Há um versículo bíblico, que retrata perfeitamente o sentido da expressão, “brilhar como luz”, quando o Evangelho diz: “Vós sois a luz do mundo. Não se pode esconder uma cidade edificada sobre um monte” (Mt 5,14). Deve ser vista.O brilho da luz, na vida do cristão, vem do batismo, da semente da fé presente em seu coração e exige testemunho de autenticidade nos compromissos do cotidiano. 

A liberdade é uma condição essencial para o cristão ser luz na sua conduta de vida. Sabemos que os desvios na conduta pessoal significam viver na escuridão, naquilo que desabona a qualidade da identidade individual.

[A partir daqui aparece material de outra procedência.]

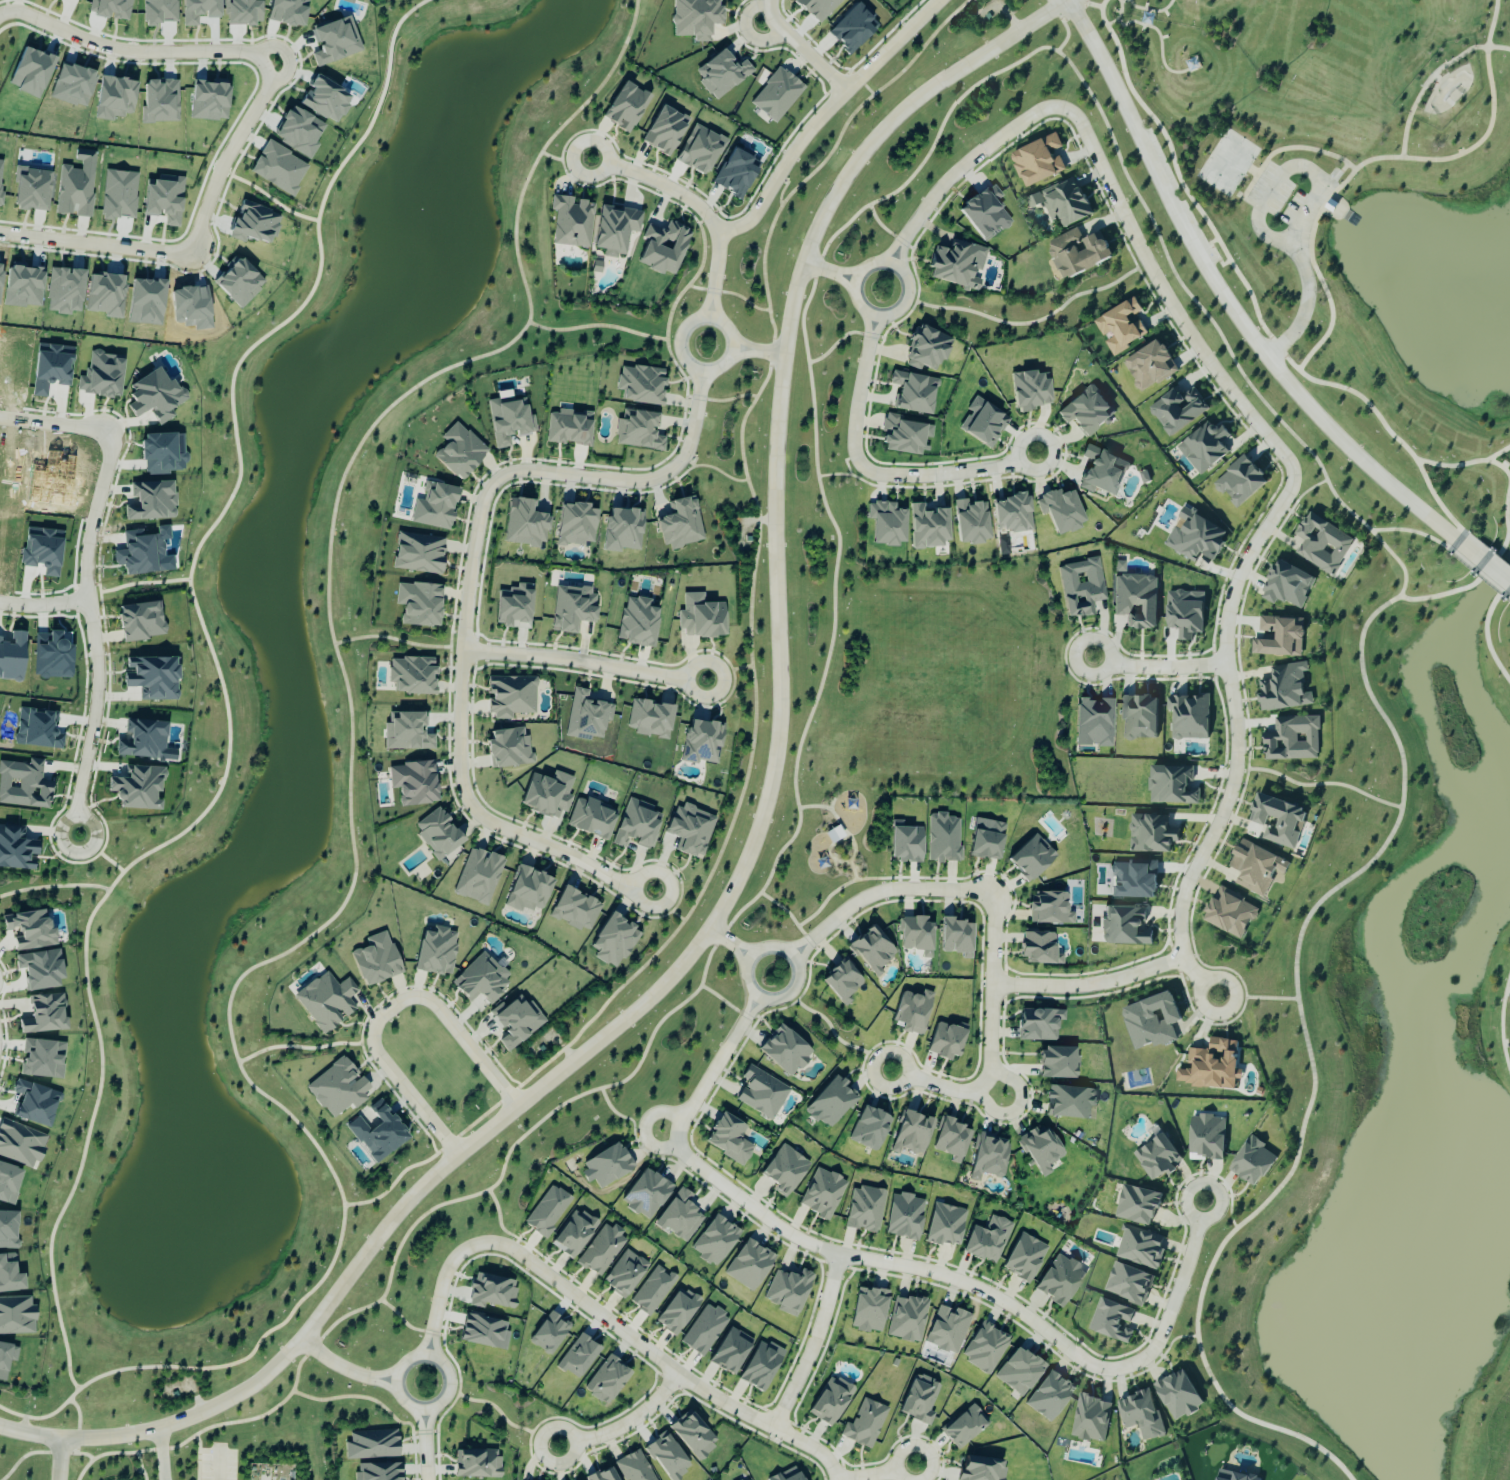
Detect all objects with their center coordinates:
road: (770, 1)
road: (1098, 4)
building: (818, 8)
road: (1145, 9)
building: (197, 10)
building: (157, 11)
building: (242, 12)
road: (1116, 14)
road: (1066, 17)
building: (695, 18)
building: (852, 28)
road: (746, 30)
road: (1158, 37)
building: (335, 41)
road: (1492, 46)
road: (803, 49)
building: (1192, 64)
road: (1435, 73)
building: (721, 74)
road: (867, 85)
building: (776, 94)
building: (325, 99)
building: (159, 101)
building: (626, 107)
road: (823, 115)
road: (242, 121)
building: (665, 130)
road: (1403, 134)
road: (1288, 146)
building: (699, 150)
park: (1326, 151)
road: (1375, 156)
building: (1038, 160)
park: (1228, 161)
building: (278, 168)
road: (959, 168)
road: (1253, 169)
road: (1338, 172)
building: (735, 173)
road: (785, 186)
building: (31, 189)
building: (74, 191)
road: (1266, 195)
building: (164, 200)
building: (1062, 202)
road: (697, 205)
building: (985, 213)
building: (571, 221)
building: (253, 224)
road: (882, 224)
building: (615, 230)
road: (1206, 243)
building: (663, 248)
building: (1078, 252)
road: (1218, 257)
building: (957, 265)
road: (830, 270)
road: (1304, 272)
road: (686, 285)
road: (1248, 289)
building: (63, 291)
road: (731, 292)
building: (104, 295)
road: (907, 298)
road: (1226, 300)
road: (1033, 321)
road: (598, 324)
building: (1121, 326)
road: (729, 327)
road: (838, 339)
building: (926, 350)
road: (760, 351)
building: (1149, 365)
building: (101, 376)
building: (640, 385)
building: (1031, 390)
building: (914, 393)
building: (155, 396)
road: (728, 398)
building: (1178, 410)
building: (1086, 411)
building: (509, 421)
road: (56, 422)
building: (983, 422)
building: (568, 428)
building: (638, 431)
building: (902, 436)
building: (1204, 447)
building: (459, 452)
building: (162, 453)
road: (1497, 453)
road: (845, 460)
road: (706, 464)
road: (872, 471)
building: (1102, 472)
road: (850, 473)
building: (1240, 480)
road: (881, 487)
building: (151, 501)
building: (435, 507)
building: (1061, 511)
building: (1012, 514)
building: (971, 522)
road: (1505, 523)
building: (524, 524)
building: (681, 524)
building: (887, 524)
building: (575, 525)
building: (928, 527)
road: (1262, 528)
building: (622, 530)
building: (1197, 537)
building: (1322, 543)
building: (418, 553)
building: (140, 554)
road: (1485, 564)
road: (835, 566)
building: (1119, 567)
building: (1288, 585)
building: (1081, 587)
road: (467, 598)
building: (1136, 600)
road: (43, 603)
building: (418, 604)
building: (514, 607)
building: (572, 608)
building: (1185, 613)
building: (701, 617)
building: (140, 622)
building: (637, 622)
road: (91, 630)
building: (1279, 637)
road: (398, 638)
road: (751, 648)
building: (11, 657)
road: (584, 662)
road: (1159, 667)
road: (728, 670)
building: (411, 676)
building: (152, 678)
building: (1284, 688)
building: (510, 696)
road: (217, 698)
park: (914, 702)
road: (351, 715)
building: (586, 717)
building: (1140, 717)
building: (1189, 717)
building: (649, 719)
building: (1094, 723)
building: (406, 732)
building: (1293, 739)
building: (144, 741)
building: (702, 742)
building: (509, 749)
building: (413, 783)
road: (1318, 783)
building: (23, 785)
building: (1171, 786)
building: (137, 789)
building: (547, 795)
road: (832, 802)
road: (830, 807)
building: (591, 818)
building: (1279, 821)
building: (635, 826)
building: (690, 830)
building: (437, 834)
road: (757, 834)
building: (1151, 834)
building: (942, 838)
road: (854, 842)
building: (988, 842)
building: (906, 845)
building: (15, 849)
building: (1031, 859)
road: (834, 865)
building: (1256, 868)
road: (854, 869)
road: (915, 875)
building: (478, 876)
building: (1134, 879)
road: (848, 881)
road: (54, 884)
building: (528, 890)
road: (882, 892)
road: (668, 905)
building: (1050, 909)
building: (575, 910)
road: (788, 911)
building: (1230, 913)
building: (1125, 926)
building: (30, 930)
building: (916, 935)
building: (955, 938)
building: (613, 941)
road: (731, 941)
building: (1038, 948)
building: (872, 951)
building: (436, 952)
building: (376, 960)
building: (480, 980)
building: (842, 982)
road: (1091, 984)
road: (993, 994)
road: (784, 995)
road: (1257, 998)
road: (724, 999)
building: (326, 1001)
road: (387, 1008)
building: (912, 1012)
building: (44, 1015)
road: (1502, 1020)
building: (1152, 1021)
building: (1039, 1025)
road: (836, 1033)
building: (945, 1042)
road: (303, 1046)
building: (785, 1051)
building: (42, 1059)
road: (1310, 1061)
road: (718, 1062)
building: (1058, 1064)
building: (1211, 1066)
road: (932, 1082)
building: (338, 1088)
building: (761, 1093)
building: (830, 1102)
building: (1069, 1103)
building: (32, 1104)
road: (1019, 1107)
road: (626, 1116)
building: (871, 1124)
road: (645, 1126)
building: (912, 1133)
building: (378, 1134)
building: (1207, 1137)
building: (729, 1138)
building: (951, 1139)
building: (20, 1144)
building: (1041, 1149)
road: (640, 1150)
building: (988, 1156)
building: (1158, 1156)
building: (1253, 1161)
building: (607, 1165)
building: (784, 1170)
building: (8, 1185)
building: (822, 1193)
building: (646, 1194)
building: (1138, 1204)
building: (864, 1209)
building: (547, 1211)
building: (679, 1216)
building: (904, 1216)
building: (945, 1224)
building: (8, 1230)
building: (573, 1233)
building: (714, 1240)
building: (987, 1240)
building: (1140, 1246)
building: (601, 1249)
building: (1024, 1257)
building: (749, 1264)
building: (625, 1273)
building: (9, 1274)
building: (1059, 1280)
building: (1128, 1282)
road: (985, 1285)
building: (653, 1290)
building: (491, 1291)
building: (788, 1291)
road: (437, 1296)
building: (869, 1310)
building: (677, 1311)
building: (16, 1315)
building: (907, 1318)
road: (404, 1319)
building: (1112, 1320)
building: (947, 1329)
building: (704, 1330)
building: (484, 1331)
building: (549, 1333)
road: (815, 1342)
building: (985, 1348)
building: (730, 1351)
road: (653, 1354)
building: (578, 1356)
building: (6, 1357)
building: (760, 1365)
road: (344, 1368)
building: (1019, 1371)
building: (606, 1380)
building: (1179, 1394)
road: (365, 1396)
building: (1049, 1396)
building: (920, 1399)
building: (830, 1400)
road: (427, 1409)
building: (1141, 1414)
road: (35, 1417)
building: (1090, 1418)
building: (864, 1423)
road: (628, 1424)
building: (964, 1426)
road: (30, 1433)
building: (693, 1434)
building: (372, 1445)
road: (425, 1445)
road: (42, 1449)
road: (162, 1453)
park: (170, 1454)
road: (198, 1456)
building: (668, 1457)
road: (59, 1458)
road: (218, 1460)
building: (477, 1463)
road: (141, 1465)
building: (634, 1467)
building: (982, 1468)
building: (378, 1471)
road: (874, 1474)
building: (604, 1475)
building: (787, 1475)
building: (1234, 1476)
building: (746, 1479)
road: (834, 1479)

É fechamento em um mundo escuro, manchado de maldades, injustiça e práticas escusas de astúcias humanas. Essa não deve ser a conduta dos cristãos, batizados na luz de Cristo.  

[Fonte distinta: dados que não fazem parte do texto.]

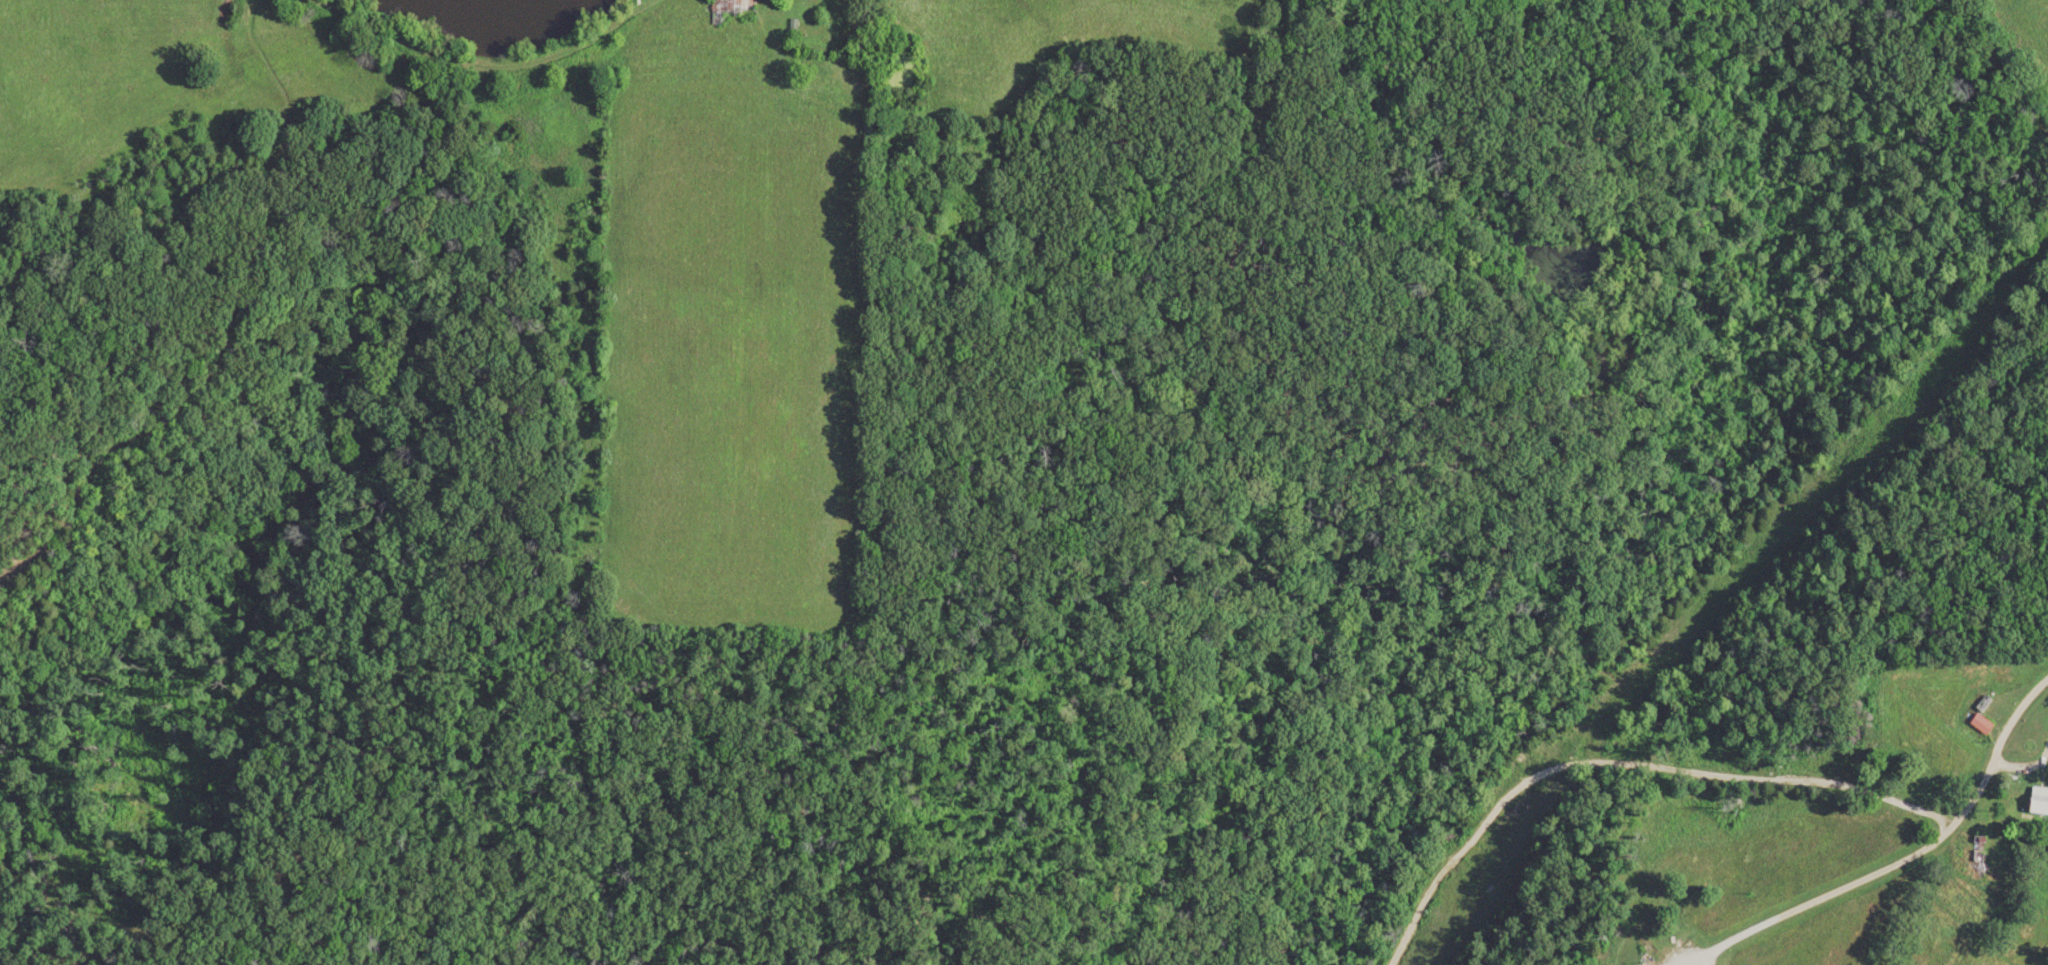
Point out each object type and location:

Quem age como luz, ama, aproxima, consegue dar sabor para as relações e ilumina a vida dos outros. Essa é uma exigência contida na prática do sacramento do batismo, ou prática da fé cristã. Em outras palavras, significa seguir os passos do Mestre Jesus, que colocou sua vida para construir o bem das pessoas e da comunidade. Toda vida de Jesus foi de construir dignidade de seus seguidores. 

O brilho da luz está na caridade, na superação das injustiças e do egoísmo. Nas Bem-aventuranças Jesus fala de cobrir os nus, dar alimento a quem tem fome, visitar os presos etc. É perfeitamente o exercício da partilha de bens, dando, ao necessitado, o que favorece sua condição de vida humana. Esse é o caminho da luz, porque ser humano com o outro é abrir espaço para o sentido da existência. 

A luz da fé, que brilha nos corações e no testemunho que se deve dar para a comunidade, precisa estar ancorada no poder e na sabedoria de Deus. É a luz emanada das Bem-aventuranças, que, na prática, é como gesto humano de amor ao próximo, mas investida de espiritualidade divina. O brilho pertence a Deus, intermediado e sinalizado pela singela contribuição da pessoa humana. 

Ao conceituar a palavra luz, o Evangelho fala também de sal, que salga e conserva os alimentos. Sugere ação com estabilidade e firmeza, símbolo de perseverança. O sal também purifica, dá sabor e uma verdadeira energia vital diante dos momentos insossos, da escuridão provocada pelas maldades do mundo. Então, luz e sal refletem os propósitos de um cristianismo comprometido com a vida.